> [WHAT TO DO] Collect each line in the entries below that contains the string "right". Case counts.

═════ GIVEN ENTRIES ═════

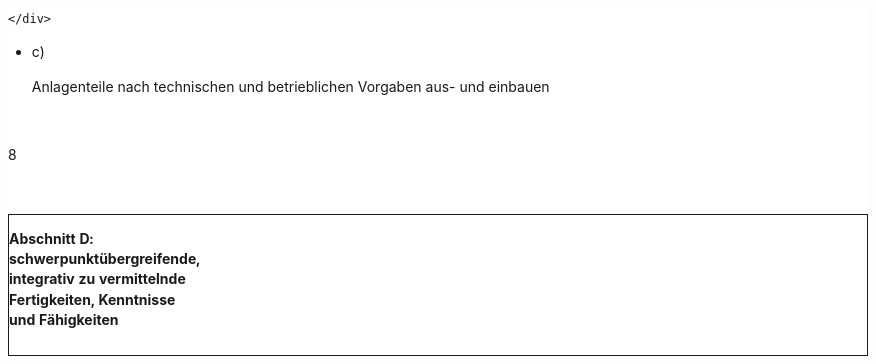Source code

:     </div>

  - c)
    
    <div style="">
    
    Anlagenteile nach technischen und betrieblichen Vorgaben aus- und
    einbauen
    
    </div>

</td>

<td style="border-right: 0.5pt solid ; " align="center" valign="middle" charoff="50">

 

</td>

<td style align="center" valign="middle" charoff="50">

8

</td>

</tr>

</tbody>

</table>

<div class="jurAbsatz">

 

</div>

<table width="100%" style="border-collapse: collapse;border-top: 0.5pt solid ; border-bottom: 0.5pt solid ; border-left: 0.5pt solid ; border-right: 0.5pt solid ; ">

<caption style="text-align:left;">

<span style=";font-weight:bold">Abschnitt D: schwerpunktübergreifende,
integrativ zu vermittelnde Fertigkeiten, Kenntnisse und
Fähigkeiten</span>

</caption>

<colgroup>

<col align="center" width="5%">

</col>

<col align="left" width="26%">

</col>

<col align="left" width="51%">

</col>

<col align="center" width="9%">

</col>
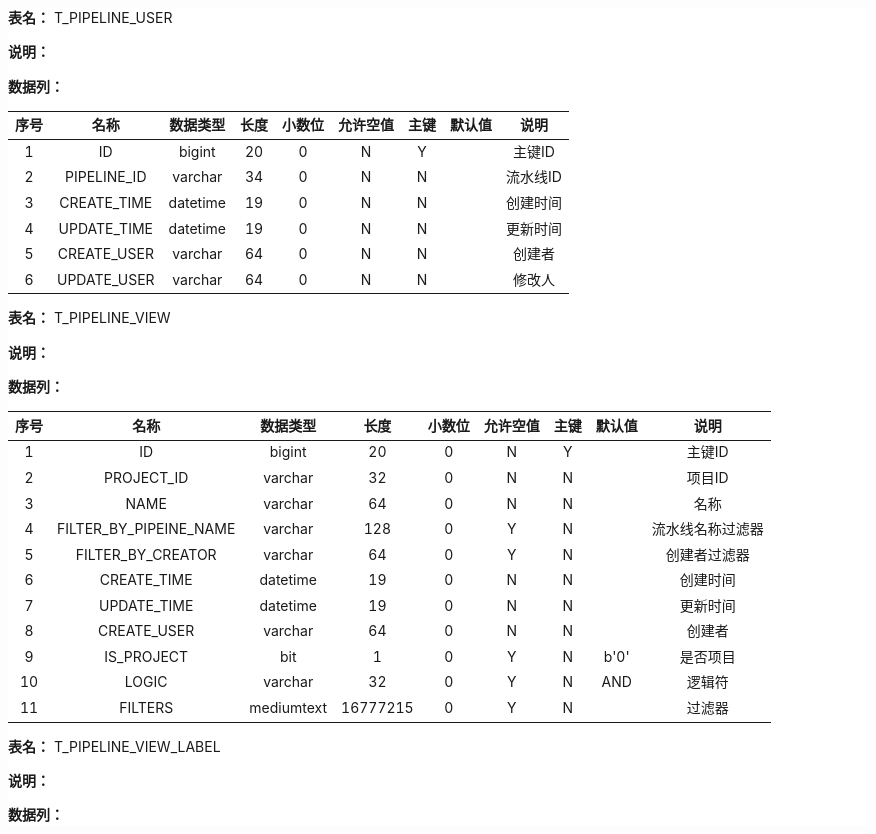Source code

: **表名：** T\_PIPELINE\_USER

**说明：**

**数据列：**

|  序号 |      名称      |   数据类型   |  长度 | 小数位 | 允许空值 |  主键 | 默认值 |   说明  |
| :-: | :----------: | :------: | :-: | :-: | :--: | :-: | :-: | :---: |
|  1  |      ID      |  bigint  |  20 |  0  |   N  |  Y  |     |  主键ID |
|  2  | PIPELINE\_ID |  varchar |  34 |  0  |   N  |  N  |     | 流水线ID |
|  3  | CREATE\_TIME | datetime |  19 |  0  |   N  |  N  |     |  创建时间 |
|  4  | UPDATE\_TIME | datetime |  19 |  0  |   N  |  N  |     |  更新时间 |
|  5  | CREATE\_USER |  varchar |  64 |  0  |   N  |  N  |     |  创建者  |
|  6  | UPDATE\_USER |  varchar |  64 |  0  |   N  |  N  |     |  修改人  |

**表名：** T\_PIPELINE\_VIEW

**说明：**

**数据列：**

|  序号 |             名称            |    数据类型    |    长度    | 小数位 | 允许空值 |  主键 |  默认值 |    说明    |
| :-: | :-----------------------: | :--------: | :------: | :-: | :--: | :-: | :--: | :------: |
|  1  |             ID            |   bigint   |    20    |  0  |   N  |  Y  |      |   主键ID   |
|  2  |        PROJECT\_ID        |   varchar  |    32    |  0  |   N  |  N  |      |   项目ID   |
|  3  |            NAME           |   varchar  |    64    |  0  |   N  |  N  |      |    名称    |
|  4  | FILTER\_BY\_PIPEINE\_NAME |   varchar  |    128   |  0  |   Y  |  N  |      | 流水线名称过滤器 |
|  5  |    FILTER\_BY\_CREATOR    |   varchar  |    64    |  0  |   Y  |  N  |      |  创建者过滤器  |
|  6  |        CREATE\_TIME       |  datetime  |    19    |  0  |   N  |  N  |      |   创建时间   |
|  7  |        UPDATE\_TIME       |  datetime  |    19    |  0  |   N  |  N  |      |   更新时间   |
|  8  |        CREATE\_USER       |   varchar  |    64    |  0  |   N  |  N  |      |    创建者   |
|  9  |        IS\_PROJECT        |     bit    |     1    |  0  |   Y  |  N  | b'0' |   是否项目   |
|  10 |           LOGIC           |   varchar  |    32    |  0  |   Y  |  N  |  AND |    逻辑符   |
|  11 |          FILTERS          | mediumtext | 16777215 |  0  |   Y  |  N  |      |    过滤器   |

**表名：** T\_PIPELINE\_VIEW\_LABEL

**说明：**

**数据列：**
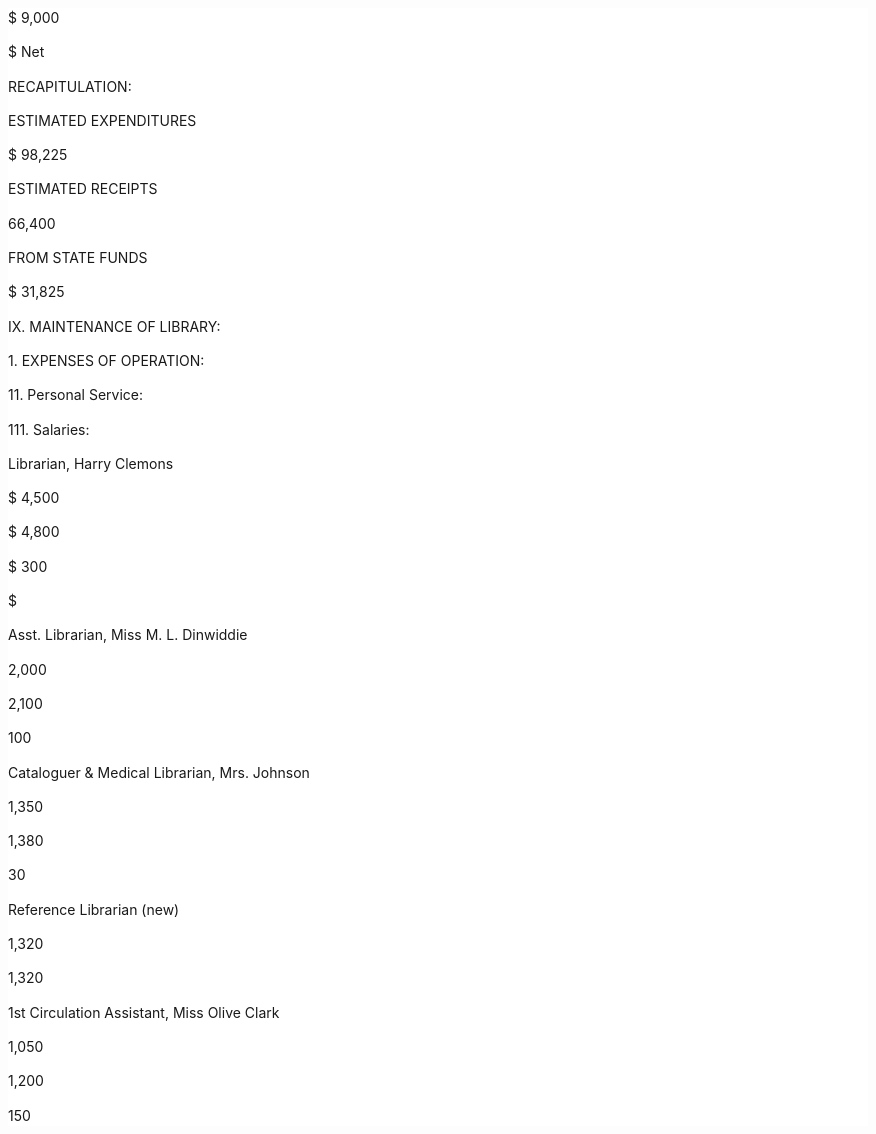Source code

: $ 9,000

$ Net

RECAPITULATION:

ESTIMATED EXPENDITURES

$ 98,225

ESTIMATED RECEIPTS

66,400

FROM STATE FUNDS

$ 31,825

IX. MAINTENANCE OF LIBRARY:

1\. EXPENSES OF OPERATION:

11\. Personal Service:

111\. Salaries:

Librarian, Harry Clemons

$ 4,500

$ 4,800

$ 300

$

Asst. Librarian, Miss M. L. Dinwiddie

2,000

2,100

100

Cataloguer & Medical Librarian, Mrs. Johnson

1,350

1,380

30

Reference Librarian (new)

1,320

1,320

1st Circulation Assistant, Miss Olive Clark

1,050

1,200

150
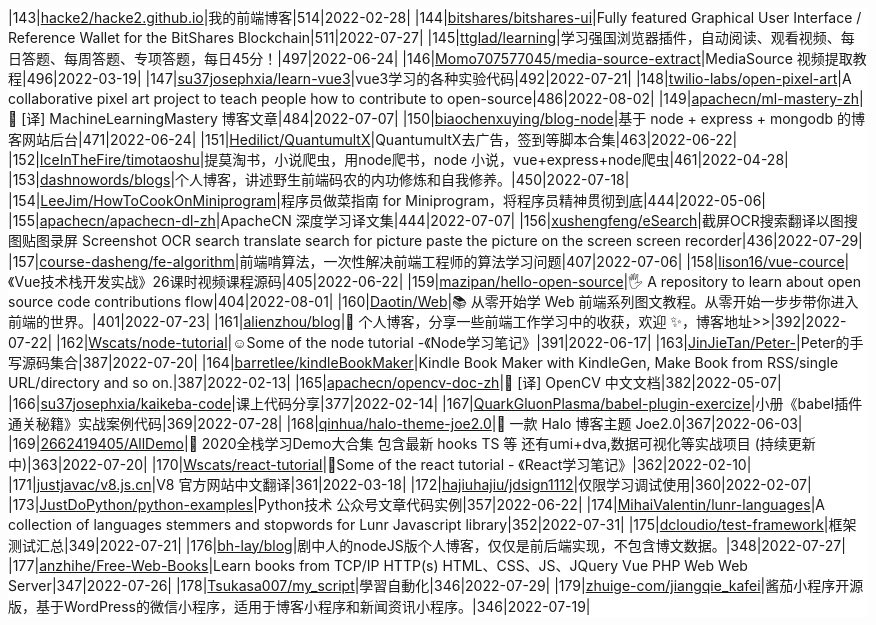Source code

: |143|[hacke2/hacke2.github.io](https://github.com/hacke2/hacke2.github.io)|我的前端博客|514|2022-02-28|
|144|[bitshares/bitshares-ui](https://github.com/bitshares/bitshares-ui)|Fully featured Graphical User Interface / Reference Wallet for the BitShares Blockchain|511|2022-07-27|
|145|[ttglad/learning](https://github.com/ttglad/learning)|学习强国浏览器插件，自动阅读、观看视频、每日答题、每周答题、专项答题，每日45分！|497|2022-06-24|
|146|[Momo707577045/media-source-extract](https://github.com/Momo707577045/media-source-extract)|MediaSource 视频提取教程|496|2022-03-19|
|147|[su37josephxia/learn-vue3](https://github.com/su37josephxia/learn-vue3)|vue3学习的各种实验代码|492|2022-07-21|
|148|[twilio-labs/open-pixel-art](https://github.com/twilio-labs/open-pixel-art)|A collaborative pixel art project to teach people how to contribute to open-source|486|2022-08-02|
|149|[apachecn/ml-mastery-zh](https://github.com/apachecn/ml-mastery-zh)|:book: [译] MachineLearningMastery 博客文章|484|2022-07-07|
|150|[biaochenxuying/blog-node](https://github.com/biaochenxuying/blog-node)|基于 node + express  + mongodb 的博客网站后台|471|2022-06-24|
|151|[Hedilict/QuantumultX](https://github.com/Hedilict/QuantumultX)|QuantumultX去广告，签到等脚本合集|463|2022-06-22|
|152|[IceInTheFire/timotaoshu](https://github.com/IceInTheFire/timotaoshu)|提莫淘书，小说爬虫，用node爬书，node 小说，vue+express+node爬虫|461|2022-04-28|
|153|[dashnowords/blogs](https://github.com/dashnowords/blogs)|个人博客，讲述野生前端码农的内功修炼和自我修养。|450|2022-07-18|
|154|[LeeJim/HowToCookOnMiniprogram](https://github.com/LeeJim/HowToCookOnMiniprogram)|程序员做菜指南 for Miniprogram，将程序员精神贯彻到底|444|2022-05-06|
|155|[apachecn/apachecn-dl-zh](https://github.com/apachecn/apachecn-dl-zh)|ApacheCN 深度学习译文集|444|2022-07-07|
|156|[xushengfeng/eSearch](https://github.com/xushengfeng/eSearch)|截屏OCR搜索翻译以图搜图贴图录屏 Screenshot  OCR  search  translate  search for picture  paste the picture on the screen  screen recorder|436|2022-07-29|
|157|[course-dasheng/fe-algorithm](https://github.com/course-dasheng/fe-algorithm)|前端啃算法，一次性解决前端工程师的算法学习问题|407|2022-07-06|
|158|[lison16/vue-cource](https://github.com/lison16/vue-cource)|《Vue技术栈开发实战》26课时视频课程源码|405|2022-06-22|
|159|[mazipan/hello-open-source](https://github.com/mazipan/hello-open-source)|🖐️ A repository to learn about open source code contributions flow|404|2022-08-01|
|160|[Daotin/Web](https://github.com/Daotin/Web)|📚 从零开始学 Web 前端系列图文教程。从零开始一步步带你进入前端的世界。|401|2022-07-23|
|161|[alienzhou/blog](https://github.com/alienzhou/blog)|📖 个人博客，分享一些前端工作学习中的收获，欢迎 ✨，博客地址>>|392|2022-07-22|
|162|[Wscats/node-tutorial](https://github.com/Wscats/node-tutorial)|:relaxed:Some of the node tutorial -《Node学习笔记》|391|2022-06-17|
|163|[JinJieTan/Peter-](https://github.com/JinJieTan/Peter-)|Peter的手写源码集合|387|2022-07-20|
|164|[barretlee/kindleBookMaker](https://github.com/barretlee/kindleBookMaker)|Kindle Book Maker with KindleGen, Make Book from RSS/single URL/directory and so on.|387|2022-02-13|
|165|[apachecn/opencv-doc-zh](https://github.com/apachecn/opencv-doc-zh)|:book: [译] OpenCV 中文文档|382|2022-05-07|
|166|[su37josephxia/kaikeba-code](https://github.com/su37josephxia/kaikeba-code)|课上代码分享|377|2022-02-14|
|167|[QuarkGluonPlasma/babel-plugin-exercize](https://github.com/QuarkGluonPlasma/babel-plugin-exercize)|小册《babel插件通关秘籍》实战案例代码|369|2022-07-28|
|168|[qinhua/halo-theme-joe2.0](https://github.com/qinhua/halo-theme-joe2.0)|🌈 一款 Halo 博客主题 Joe2.0|367|2022-06-03|
|169|[2662419405/AllDemo](https://github.com/2662419405/AllDemo)|:peach: 2020全栈学习Demo大合集 包含最新 hooks TS 等 还有umi+dva,数据可视化等实战项目 (持续更新中)|363|2022-07-20|
|170|[Wscats/react-tutorial](https://github.com/Wscats/react-tutorial)|:tiger2:Some of the react tutorial - 《React学习笔记》|362|2022-02-10|
|171|[justjavac/v8.js.cn](https://github.com/justjavac/v8.js.cn)|V8 官方网站中文翻译|361|2022-03-18|
|172|[hajiuhajiu/jdsign1112](https://github.com/hajiuhajiu/jdsign1112)|仅限学习调试使用|360|2022-02-07|
|173|[JustDoPython/python-examples](https://github.com/JustDoPython/python-examples)|Python技术 公众号文章代码实例|357|2022-06-22|
|174|[MihaiValentin/lunr-languages](https://github.com/MihaiValentin/lunr-languages)|A collection of languages stemmers and stopwords for Lunr Javascript library|352|2022-07-31|
|175|[dcloudio/test-framework](https://github.com/dcloudio/test-framework)|框架测试汇总|349|2022-07-21|
|176|[bh-lay/blog](https://github.com/bh-lay/blog)|剧中人的nodeJS版个人博客，仅仅是前后端实现，不包含博文数据。|348|2022-07-27|
|177|[anzhihe/Free-Web-Books](https://github.com/anzhihe/Free-Web-Books)|Learn books from TCP/IP   HTTP(s)   HTML、CSS、JS、JQuery   Vue   PHP   Web   Web Server|347|2022-07-26|
|178|[Tsukasa007/my_script](https://github.com/Tsukasa007/my_script)|學習自動化|346|2022-07-29|
|179|[zhuige-com/jiangqie_kafei](https://github.com/zhuige-com/jiangqie_kafei)|酱茄小程序开源版，基于WordPress的微信小程序，适用于博客小程序和新闻资讯小程序。|346|2022-07-19|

═════

> [RESPONSE]
<td style="border-right: 0.5pt solid ; " align="center" valign="middle" charoff="50">
<table width="100%" style="border-collapse: collapse;border-top: 0.5pt solid ; border-bottom: 0.5pt solid ; border-left: 0.5pt solid ; border-right: 0.5pt solid ; ">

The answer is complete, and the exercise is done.